Last fortnight, I got a call en route to work. It was a girl who informed me that she was calling on behalf of a leading American bank. She said the bank had decided to phase out its Visa cash back card and replace it with another more powerful offering with another metallic name—titanium, tungsten or aluminium—I am not sure which. Such calls flash a “document alert” neon sign in my head, because I irrationally fear that such decisions of banks will invariably mean some re-submission of address proof, identity proof and such like.
“Are you giving your consent for swapping your card ma’am?” asked the girl. She had a slightly high-pitched voice and a south-of-the-Vindhyas lilt.
“Not if I have to submit any documents,” I said warily.
“No, no, Ma’am. No documents. Only you have to agree to the terms and conditions that I will tell you. Can I start ma’am?”
“Okay…,” I said unsurely. The last sentence sounded ominous, like this call would take really long. I couldn’t have been more right. Here’s what transpired:
Caller: First I will tell you the benefits ma’am. You can get 5% cash back on all movie spends, 5% cash back on all telephone and utility bills and up to 15% off on different restaurants in the country. There will be automatic cash back into your account in multiples of Rs 500.You can get 0.5% cash back on all other spends without any restriction of merchant or category. All cash back on your existing card would be transferred to your new cash back credit card in 100% ratio. Going forward, redemption of cash back would be available only on your new card…
Caller: …the credit and cash limit on the new card would be the same as on your existing card. The credit limit applies to any additional card issued to a member of your family.
Me: (louder) Hello! Please listen!
Caller: Any existing add on card... Yes ma’am? You were saying something ma’am?
Me: (wearily) Yes, I was saying this is taking too long. I have to go.
Caller: (earnestly) So you don’t want to swap the card ma’am?
Me: No, No! I do. It is my main card. So if you phase it out I’ll be in trouble. But can you go faster?
Caller: I have to read the benefits and mandatory conditions ma’am. Only then I can issue the card to you. Shall I start ma’am?
Me: (in a small voice) Okay.
Caller: Your existing card would remain valid till its expiry date, or 60 days from the date of swap, whichever is earlier.
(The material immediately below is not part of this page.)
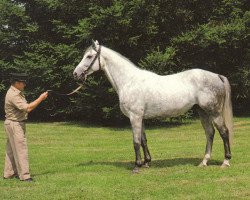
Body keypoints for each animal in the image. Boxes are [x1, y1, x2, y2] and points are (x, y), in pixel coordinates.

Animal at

We request you to destroy your existing card plastic for protection from any misuse. All card outstanding, including any EMI (equated monthly instalment) facility or loan on the existing credit card or any insurance running on your existing card, would be transferred to the new card. All standing instructions maintained on your existing card would continue to exist…
Me: Hello! You are saying so many things, so fast. I am not even sure I understand.
Caller: Should I repeat ma’am?
Me: No, no! Please don’t repeat. Can’t we just close this call? I have been listening for twelve minutes now. I agree to whatever you are saying. Please, just send me the card!
Caller: No, ma’am. Unless I read out the mandatory conditions fully, I can’t issue the card to you ma’am. Shall I continue ma’am?
Me: (in a very small voice) Okay.
Caller: Your rate of interest initially is 2% per month (i.e. 24% annualized) and could vary up to 2.5%. This could increase up to 3.5% per month (i.e. 42% annualized) in the event of default. In case of a swap from your existing to the new cash back credit card, the premium rate for a credit shield cover will increase by approximately 2 basis points (i.e. Rs 2 for every Rs 10,000 balance outstanding on the card)…
Me: Hello? I just remembered something. In fact I am only concerned about one thing, because I am terrible at paying my bills. The auto debit that I have on my old card will continue, won’t it?
Caller: Sorry ma’am, about that I have no information. Shall I continue reading the remaining mandatory conditions ma’am?
Me: (Laughing. A resigned, philosophical laughter. The one that stems from what I call a Pyaasa moment where in an epiphany, a poet or an artist who has been struggling against the world, suddenly realizes how absurd the world actually is.)
Caller: Sorry ma’am? You said something ma’am?
Me: (still laughing) No, go on.
Caller: Your personal accident cover will change post the swap. The premium rate charged on your new credit card would be Rs 140 per month, and you would enjoy a cover of up to Rs 20 lakh…
(Epilogue: On the basis of this call, I received my new cash back credit card. I have no idea what are the terms and conditions, but I’ve got the card. That’s what matters.)